CHALLENGE 1
In the Shanghai social diary, how long does the Maglev take to travel from Pudong Airport to Longyang Lu metro station?
CHALLENGE 2
Rewrite the paragraph of the Shanghai social diary that begins "The Maglev (magnetic levitation) train convinces" as a shorter paragraph that keeps its main facts.
CHALLENGE 3
Copy the Shanghai social diary word for word, starting with "Here’s how I" and going on through "to the apartment.".

— start of TEXT PROVIDED —

Thursday, May 27, 2010

Shanghai Social Diary

The Shanghai Park Hyatt Hotel is located in the 101-story World Financial Center.
by Jeanne Lawrence

Shanghai—“College students only want to shop and go clubbing” I heard from college age students. But, when my daughter Stephanie’s friends came to visit on their summer break, I was determined that they would have a richer experience than that.
Here’s how I kept them entertained and broadened their horizons during the two weeks they were with me.


The Maglev (magnetic levitation) train convinces anyone, no matter what generation they belong to, that Shanghai is the city of the future. At top speed, it jackrabbits along at 268 mph, making cars on the freeway seem to move like snails and the countryside a blur.

It takes seven minutes to travel the 18.5 miles from Pudong Airport to Longyang Lu metro station and costs $7 one way. We arrived long before my driver showed up with all the luggage to take us to the apartment.
At Shanghai's Pudong International airport where I met my friends upon arrival.
The German-built Maglev is sleek, modern and clean, and the one-way trip is $7.
The Maglev achieves the thrilling speed of 268 mph as riders whizz past the cars.

— end of TEXT PROVIDED —
— start of DATA LINES —

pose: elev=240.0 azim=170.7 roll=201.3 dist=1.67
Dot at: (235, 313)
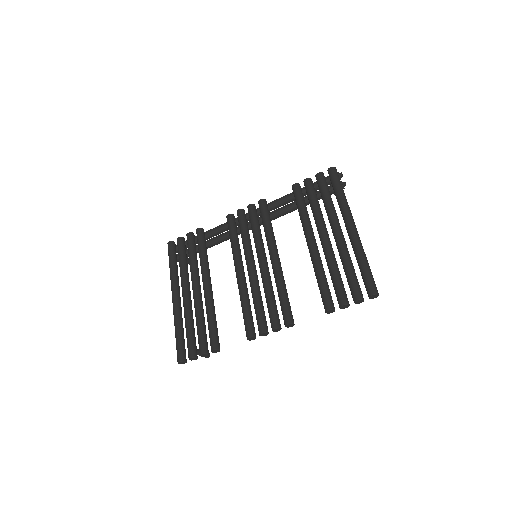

— end of DATA LINES —

EXERCISE ANSWER 1
Seven minutes.

EXERCISE ANSWER 2
The Maglev (magnetic levitation) train convinces people of every generation that Shanghai is the city of the future. At its top speed of 268 mph, it makes freeway cars seem like snails and turns the countryside into a blur.

EXERCISE ANSWER 3
Here’s how I kept them entertained and broadened their horizons during the two weeks they were with me.


The Maglev (magnetic levitation) train convinces anyone, no matter what generation they belong to, that Shanghai is the city of the future. At top speed, it jackrabbits along at 268 mph, making cars on the freeway seem to move like snails and the countryside a blur.

It takes seven minutes to travel the 18.5 miles from Pudong Airport to Longyang Lu metro station and costs $7 one way. We arrived long before my driver showed up with all the luggage to take us to the apartment.